(Supplied data Opens)

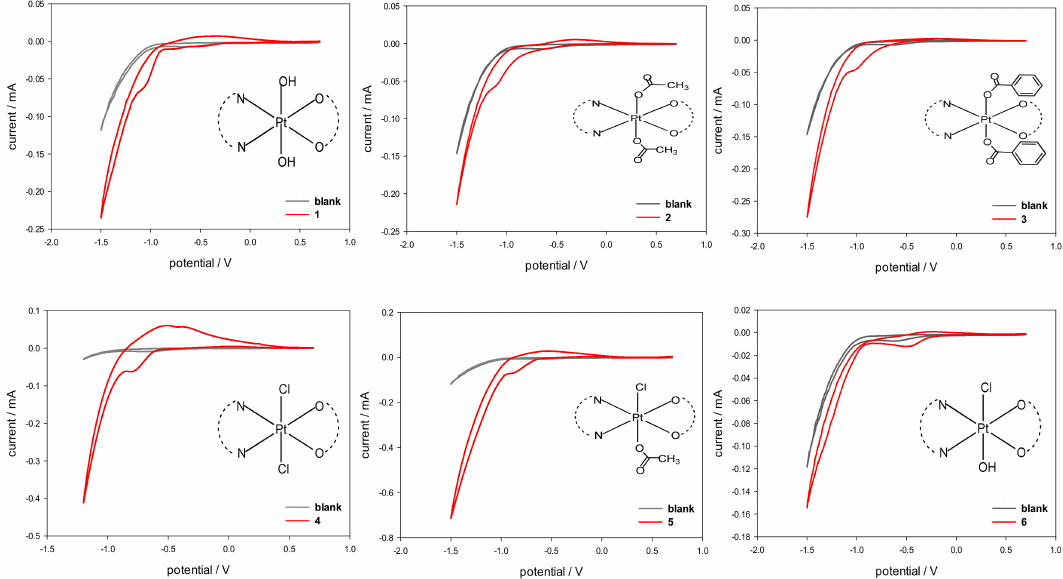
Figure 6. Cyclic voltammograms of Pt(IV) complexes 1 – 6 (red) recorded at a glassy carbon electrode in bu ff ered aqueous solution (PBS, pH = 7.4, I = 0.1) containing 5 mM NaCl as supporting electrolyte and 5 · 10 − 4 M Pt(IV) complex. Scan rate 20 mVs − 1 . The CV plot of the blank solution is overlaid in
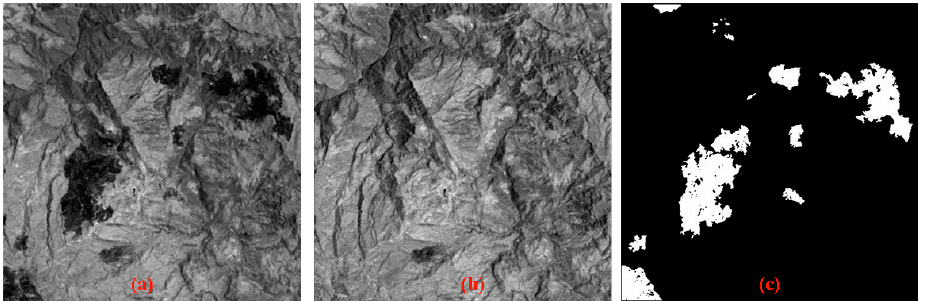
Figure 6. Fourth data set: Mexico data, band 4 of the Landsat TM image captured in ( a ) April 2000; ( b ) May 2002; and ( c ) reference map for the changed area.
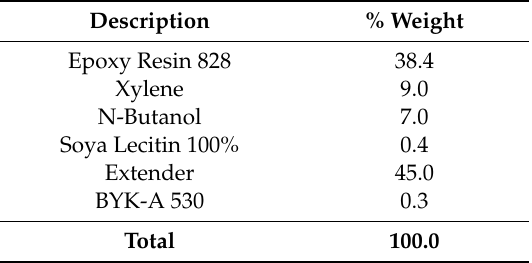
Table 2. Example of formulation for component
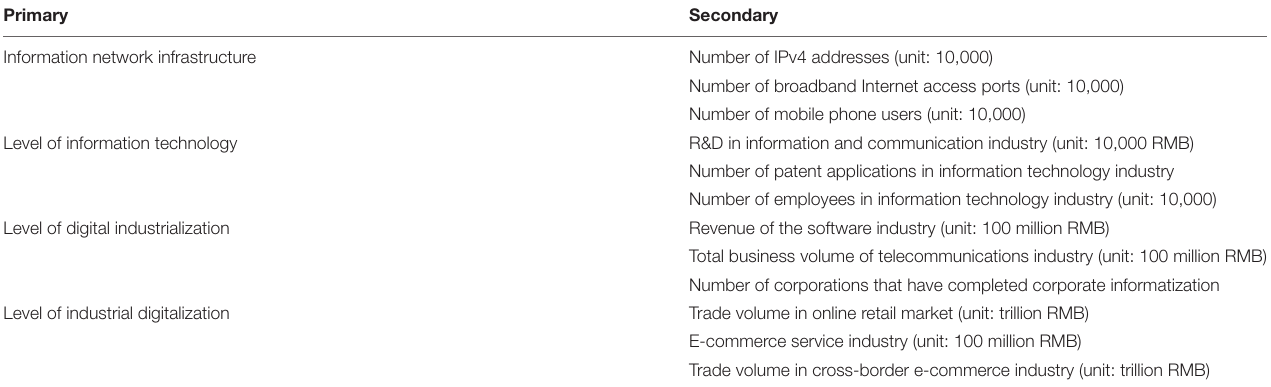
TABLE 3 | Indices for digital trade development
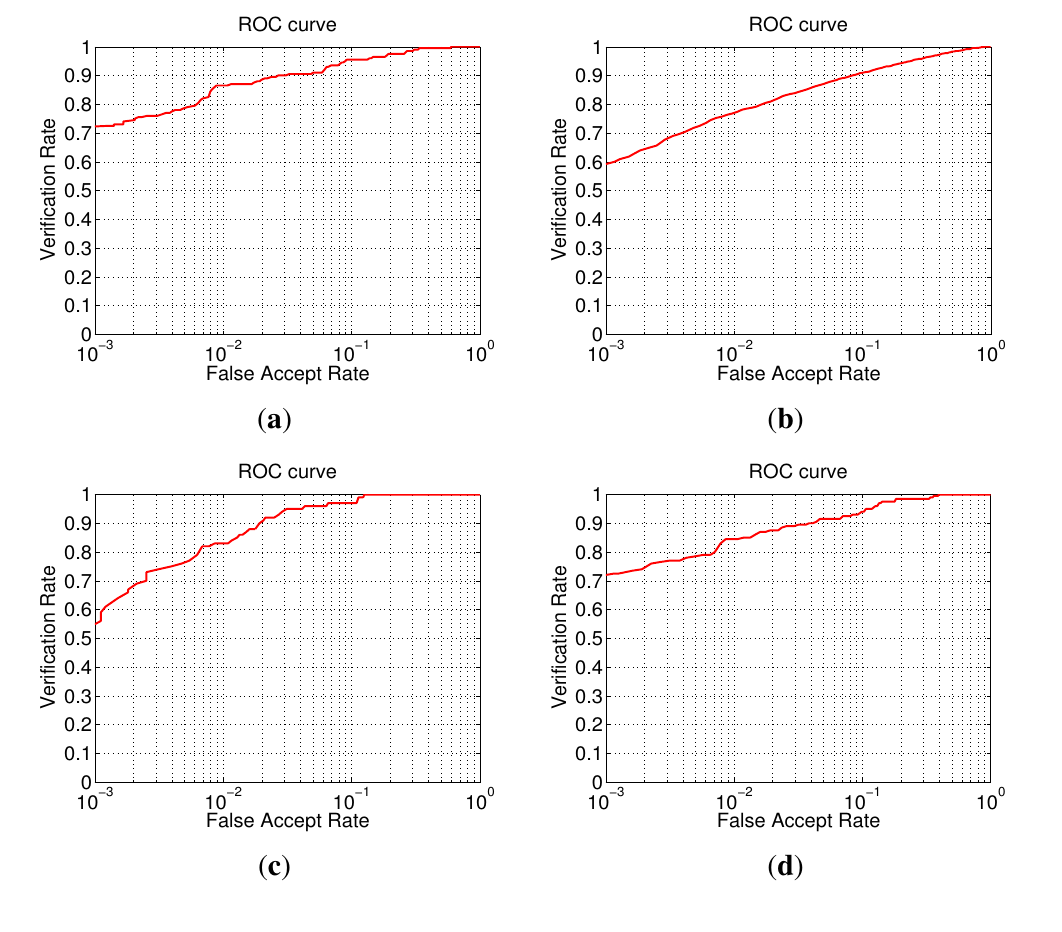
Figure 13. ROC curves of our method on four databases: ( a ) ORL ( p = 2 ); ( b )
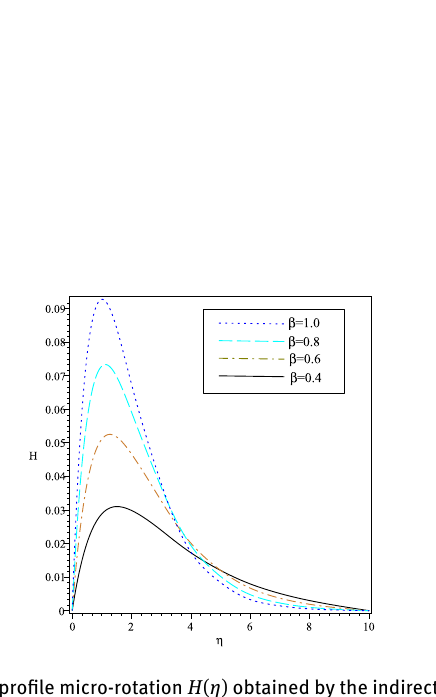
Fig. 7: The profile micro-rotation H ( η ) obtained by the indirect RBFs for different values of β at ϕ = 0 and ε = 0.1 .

(Supplied data Closes)

**Exercise prompt:** Return, from the data, each line that has the word "Figure" in it.

**Answer to the exercise:**
Figure 6. Cyclic voltammograms of Pt(IV) complexes 1 – 6 (red) recorded at a glassy carbon electrode in bu ff ered aqueous solution (PBS, pH = 7.4, I = 0.1) containing 5 mM NaCl as supporting electrolyte and 5 · 10 − 4 M Pt(IV) complex. Scan rate 20 mVs − 1 . The CV plot of the blank solution is overlaid in
Figure 6. Fourth data set: Mexico data, band 4 of the Landsat TM image captured in ( a ) April 2000; ( b ) May 2002; and ( c ) reference map for the changed area.
Figure 13. ROC curves of our method on four databases: ( a ) ORL ( p = 2 ); ( b )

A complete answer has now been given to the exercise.